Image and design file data
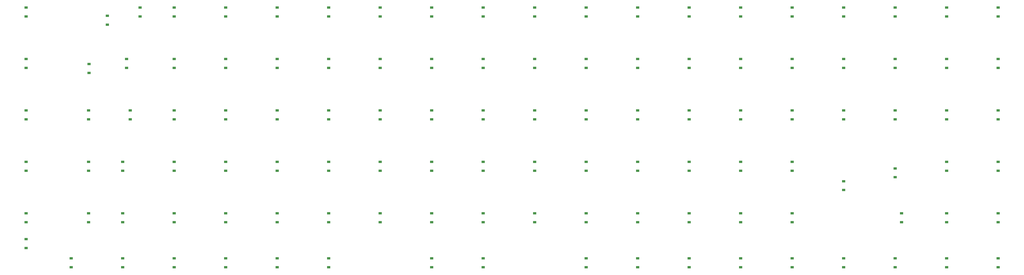
<source format=gbr>
G04 EAGLE Gerber RS-274X export*
G75*
%MOMM*%
%FSLAX34Y34*%
%LPD*%
%INSolderpaste Bottom*%
%IPPOS*%
%AMOC8*
5,1,8,0,0,1.08239X$1,22.5*%
G01*
%ADD10R,1.220000X0.910000*%


D10*
X119063Y1079025D03*
X119063Y1111725D03*
X419498Y1048620D03*
X419498Y1081320D03*
X541250Y1079025D03*
X541250Y1111725D03*
X666750Y1079025D03*
X666750Y1111725D03*
X857250Y1079025D03*
X857250Y1111725D03*
X1047750Y1079025D03*
X1047750Y1111725D03*
X1238250Y1079025D03*
X1238250Y1111725D03*
X1428750Y1079025D03*
X1428750Y1111725D03*
X1619250Y1079025D03*
X1619250Y1111725D03*
X1809750Y1079025D03*
X1809750Y1111725D03*
X2000250Y1079025D03*
X2000250Y1111725D03*
X2190750Y1079025D03*
X2190750Y1111725D03*
X2381250Y1079025D03*
X2381250Y1111725D03*
X2571750Y1079025D03*
X2571750Y1111725D03*
X2762250Y1079025D03*
X2762250Y1111725D03*
X2952750Y1079025D03*
X2952750Y1111725D03*
X3143250Y1079025D03*
X3143250Y1111725D03*
X3333750Y1079025D03*
X3333750Y1111725D03*
X3524250Y1079025D03*
X3524250Y1111725D03*
X3714750Y1079025D03*
X3714750Y1111725D03*
X119063Y888525D03*
X119063Y921225D03*
X351723Y870023D03*
X351723Y902723D03*
X491250Y888525D03*
X491250Y921225D03*
X666750Y888525D03*
X666750Y921225D03*
X857250Y888525D03*
X857250Y921225D03*
X1047750Y888525D03*
X1047750Y921225D03*
X1238250Y888525D03*
X1238250Y921225D03*
X1428750Y888525D03*
X1428750Y921225D03*
X1619250Y888525D03*
X1619250Y921225D03*
X1809750Y888525D03*
X1809750Y921225D03*
X2000250Y888525D03*
X2000250Y921225D03*
X2190750Y888525D03*
X2190750Y921225D03*
X2381250Y888525D03*
X2381250Y921225D03*
X2571750Y888525D03*
X2571750Y921225D03*
X2762250Y888525D03*
X2762250Y921225D03*
X2952750Y888525D03*
X2952750Y921225D03*
X3143250Y888525D03*
X3143250Y921225D03*
X3333750Y888525D03*
X3333750Y921225D03*
X3524250Y888525D03*
X3524250Y921225D03*
X3714750Y888525D03*
X3714750Y921225D03*
X119063Y698025D03*
X119063Y730725D03*
X350750Y698025D03*
X350750Y730725D03*
X504851Y698025D03*
X504851Y730725D03*
X666750Y698025D03*
X666750Y730725D03*
X857250Y698025D03*
X857250Y730725D03*
X1047750Y698025D03*
X1047750Y730725D03*
X1238250Y698025D03*
X1238250Y730725D03*
X1428750Y698025D03*
X1428750Y730725D03*
X1619250Y698025D03*
X1619250Y730725D03*
X1809750Y698025D03*
X1809750Y730725D03*
X2000250Y698025D03*
X2000250Y730725D03*
X2190750Y698025D03*
X2190750Y730725D03*
X2381250Y698025D03*
X2381250Y730725D03*
X2571750Y698025D03*
X2571750Y730725D03*
X2762250Y698025D03*
X2762250Y730725D03*
X2952750Y698025D03*
X2952750Y730725D03*
X3143250Y698025D03*
X3143250Y730725D03*
X3333750Y698025D03*
X3333750Y730725D03*
X3524250Y698025D03*
X3524250Y730725D03*
X3714750Y698025D03*
X3714750Y730725D03*
X119063Y507525D03*
X119063Y540225D03*
X350750Y507525D03*
X350750Y540225D03*
X476250Y507525D03*
X476250Y540225D03*
X666750Y507525D03*
X666750Y540225D03*
X857250Y507525D03*
X857250Y540225D03*
X1047750Y507525D03*
X1047750Y540225D03*
X1238250Y507525D03*
X1238250Y540225D03*
X1428750Y507525D03*
X1428750Y540225D03*
X1619250Y507525D03*
X1619250Y540225D03*
X1809750Y507525D03*
X1809750Y540225D03*
X2000250Y507525D03*
X2000250Y540225D03*
X2190750Y507525D03*
X2190750Y540225D03*
X2381250Y507525D03*
X2381250Y540225D03*
X2571750Y507525D03*
X2571750Y540225D03*
X2762250Y507525D03*
X2762250Y540225D03*
X2952750Y507525D03*
X2952750Y540225D03*
X3333750Y483713D03*
X3333750Y516413D03*
X3524250Y507525D03*
X3524250Y540225D03*
X3714750Y507525D03*
X3714750Y540225D03*
X119063Y317025D03*
X119063Y349725D03*
X350750Y317025D03*
X350750Y349725D03*
X476250Y317025D03*
X476250Y349725D03*
X666750Y317025D03*
X666750Y349725D03*
X857250Y317025D03*
X857250Y349725D03*
X1047750Y317025D03*
X1047750Y349725D03*
X1238250Y317025D03*
X1238250Y349725D03*
X1428750Y317025D03*
X1428750Y349725D03*
X1619250Y317025D03*
X1619250Y349725D03*
X1809750Y317025D03*
X1809750Y349725D03*
X2000250Y317025D03*
X2000250Y349725D03*
X2190750Y317025D03*
X2190750Y349725D03*
X2381250Y317025D03*
X2381250Y349725D03*
X2571750Y317025D03*
X2571750Y349725D03*
X2762250Y317025D03*
X2762250Y349725D03*
X2952750Y317025D03*
X2952750Y349725D03*
X3143250Y436088D03*
X3143250Y468788D03*
X3357563Y317025D03*
X3357563Y349725D03*
X3524250Y317025D03*
X3524250Y349725D03*
X3714750Y317025D03*
X3714750Y349725D03*
X119063Y254475D03*
X119063Y221775D03*
X285750Y150338D03*
X285750Y183038D03*
X476250Y150338D03*
X476250Y183038D03*
X666750Y150338D03*
X666750Y183038D03*
X857250Y150338D03*
X857250Y183038D03*
X1047750Y150338D03*
X1047750Y183038D03*
X1238250Y150338D03*
X1238250Y183038D03*
X1619250Y150338D03*
X1619250Y183038D03*
X1809750Y150338D03*
X1809750Y183038D03*
X2190750Y150338D03*
X2190750Y183038D03*
X2381250Y150338D03*
X2381250Y183038D03*
X2571750Y150338D03*
X2571750Y183038D03*
X2762250Y150338D03*
X2762250Y183038D03*
X2952750Y150338D03*
X2952750Y183038D03*
X3143250Y150338D03*
X3143250Y183038D03*
X3333750Y150338D03*
X3333750Y183038D03*
X3524250Y150338D03*
X3524250Y183038D03*
X3714750Y150338D03*
X3714750Y183038D03*
M02*

</source>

What is required: Write out exactly the lines that fall from the line with "X3714750Y888525D03*" to the line with "X2381250Y730725D03*" in the records above, keeping both ends.

Response to the exercise:
X3714750Y888525D03*
X3714750Y921225D03*
X119063Y698025D03*
X119063Y730725D03*
X350750Y698025D03*
X350750Y730725D03*
X504851Y698025D03*
X504851Y730725D03*
X666750Y698025D03*
X666750Y730725D03*
X857250Y698025D03*
X857250Y730725D03*
X1047750Y698025D03*
X1047750Y730725D03*
X1238250Y698025D03*
X1238250Y730725D03*
X1428750Y698025D03*
X1428750Y730725D03*
X1619250Y698025D03*
X1619250Y730725D03*
X1809750Y698025D03*
X1809750Y730725D03*
X2000250Y698025D03*
X2000250Y730725D03*
X2190750Y698025D03*
X2190750Y730725D03*
X2381250Y698025D03*
X2381250Y730725D03*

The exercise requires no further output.